Biliyorsunuz Türk Hava Yolları kokpit kalitesini yükseltmek, özellikle İngilizce sorununu çözmek için yurtdışında pilot eğitme kararı almıştı. Alınan kararla birlikte Amerika’ya gönderilen pilot adayları başarılı bir eğitim sürecinden geçmiş ve gruplar halinde Türkiye’ye geri dönmüşlerdi.
Bu arada Türk Hava Yolları, hem Anadolu Üniversitesi’nde hem de Türk Hava Kurumu’nda pilot eğitimi yaptırıyordu. Amerika’ya giden öğrenciler zamanında eğitimi alıp Türkiye’ye geri dönerken ne Anadolu Üniversitesi ne de Türk Hava Kurumu aynı başarıyı gösteremedi.
Türk Hava Yolları da kendi akademisinde pilotaj eğitimi veriyor ama onlar da tıpkı Anadolu Üniversitesi ve Türk Hava Kurumu gibi karınca hızıyla öğrenci yetiştiriyordu.
Türk Hava Yolları’nın Amerika ile yaptığı anlaşmaya göre pilot adayı öğrenciler Amerika eğitimlerinden sonra tip eğitimlerini Türkiye’de yapacaklardı.
Ama ne oldu biliyor musunuz?
Amerika’dan dönen öğrenciler 3-4 ay boyunca aranmadılar bile. Her biri THY’den gelecek “Hadi tip eğitimine başlıyorsunuz” telefonu beklerken Türk Hava Yolları’na ihanet içinde olan alt yöneticiler ABD’ye giden öğrencilere resmen ayrımcılık yapıyordu.
Yönetimin sorgulamalarına “Oluyor, yapıyoruz” gibi geçiştirici cevaplar veren alt yöneticiler, yönetimden gelen baskılar nedeniyle Amerika’dan gelen öğrencileri THY’nin akademisine davet ettiklerinde şok üstüne şok yaşattılar.
Sanki başka bir firmanın elemanlarıymış gibi üvey evlat muamelesi ile karşı karşıya kaldı bu pilotlar. THY yönetimi olup bitenden habersiz her şeyin normal gittiğini düşünerek yöneticilerine güvendi. Oysa THY Akademi yöneticileri üvey evlat muamelesi gösterdikleri ABD eğitimli öğrenci pilotlara en büyük şoku eğitimlerini Türkçe, hatta kule konuşmaların bile Türkçe vererek yaşattılar.

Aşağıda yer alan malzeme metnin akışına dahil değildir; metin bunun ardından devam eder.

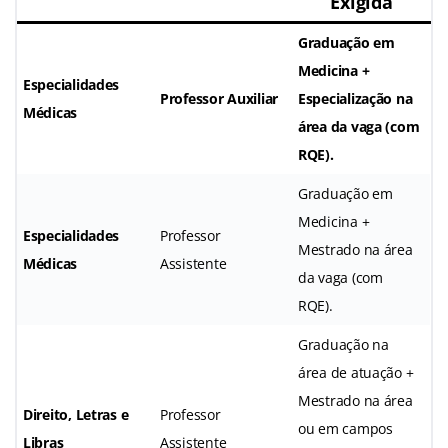
Exigida
Graduação em
Medicina +
Especialidades
Professor Auxiliar
Especialização na
Médicas
área da vaga (com
RQE).
Graduação em
Medicina +
Especialidades
Professor
Mestrado na área
Médicas
Assistente
da vaga (com
RQE).
Graduação na
área de atuação +
Mestrado na área
Direito, Letras e
Professor
ou em campos
Libras
Assistente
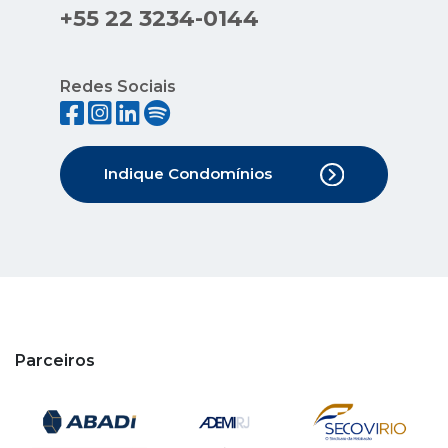
+55 22 3234-0144
Redes Sociais
Indique Condomínios
Parceiros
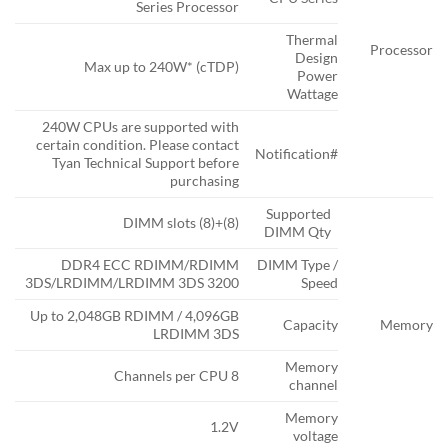
Series Processor
Thermal
Processor
Design
Max up to 240W* (cTDP)
Power
Wattage
240W CPUs are supported with
certain condition. Please contact
#Notification
Tyan Technical Support before
purchasing
Supported
(8)+(8) DIMM slots
DIMM Qty
DDR4 ECC RDIMM/RDIMM
DIMM Type /
3DS/LRDIMM/LRDIMM 3DS 3200
Speed
Up to 2,048GB RDIMM / 4,096GB
Capacity
Memory
LRDIMM 3DS
Memory
8 Channels per CPU
channel
Memory
1.2V
voltage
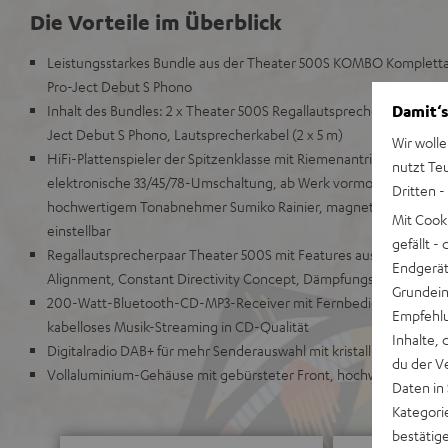
Die Vorteile im Überblick
Leistungsstarkes Bundle aus der Theater 500S KOMBO Komplettan
Pro-Ject Debut S Phono
Damit‘s
Inhalt des Bundles: 2 x Theater 500S Regallautsprecher, CD-Blue
Ject Debut S Phono, Lautsprecherkabel (2 x 5 m)
Wir wolle
HiFi-Plattenspieler der Spitzenklasse mit Riemenantrieb, geeignet
nutzt Te
elektronische 33/45/78-Umschaltung, ab Werk vormontiert und ei
Dritten -
hochwertigem Tonabnehmer Sumiko Rainier, magnetisches Antisk
Mit Cook
einstellbar
gefällt 
Regallautsprecherpaar Theater 500S mit Features aus dem High
Endgerät.
Alignment, Constant Directivity Concept, Dämpfungskammer, Dow
Grundeins
200-Watt-Bluetooth-CD-MP3-Receiver mit Fernbedienung, Bluet
Empfehlu
kabelloses Musik-Streaming in CD-Qualität
Inhalte, 
Digitalradio DAB+ für mehr Senderauswahl mit kristallklarem So
du der V
Vollaluminium-Gehäuse mit gebürsteter Front, hochwertiger Fe
Daten in
Kategori
bestätig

THY akademinin başarılı olduğunu göstermek isteyen yöneticiler kapasite dışı öğrenci alınca her şey arapsaçına döndü. Plansız, programsız yapılan eğitimler akademidekilerin acemiliği, işgüzarlığı ve geçmişten gelen “en iyisini ben yaparım” dürtüsü akademinin başarısızlık hanesindeki ben büyük eksidir.
THY akademinin kapasite darlığından dolayı başaramadığı eğitimler için yurt dışına gönderilen öğrencilere bu kez de yarım eğitim verilerek öğrenciler uçuş hattına alındı. Akademiciler, yöneticiler bu nasıl bir sorumluluktur? Eğitimi bitmeyen öğrenci uçuşa verilir mi? Ateşle oynadığınızın farkında mısınız?
“Amerika’da çok iyi eğitim verilir” demek istemiyorum. Ama gidip gördüğüm bir sitemin eline su bile dökemez Türkiye'deki eğitimler.
Keşke Türk Hava Yolları Aydın’da yapacak olduğu okulu eline yüzüne bulaştırmasa. Türk Hava Yolları yönetimi bu okulu mutlaka uluslararası düzeyde yapmalıdır. Mevcut akademi öğretmenlerinden sadece sorumluluk alacakları, uluslararası düşünsel yapıya sahip olanları Aydın’a götürmeli.
Hamdi Topçu’nun vizyonuna uygun hareket edecek insanlar Aydın’da yer almalı. Bildiğim kadarıyla Avrupa’nın en iyi uçuş okulu planlanıyor. Ama bu planın parçalarında iş yok gibi. Hamdi Topçu ne kadar büyük düşünürse düşünsün aşağıdakiler bildiğini okudukça bu kervan zor yürür. İleride “Ben söylemiştim” demek istemem ama görünen o ki bu işi şimdiden sabote eden hatta Hamdi Topçu’nun düşüncelerine inat buranın tepesine göz koyan emekliliği gelmiş insanların Aydın için hazırlık yaptığını da tahmin ediyorum.
THY yönetimi 10 Ekim’de yapacağı kongreden sonra mutlak değişikliğe gitmeli. Yazdıklarımız bildiklerimizin % biri bile değil.
Yazılacak o kadar çok şey var ki. Arkası yarın deyip iyi haftalar diliyorum.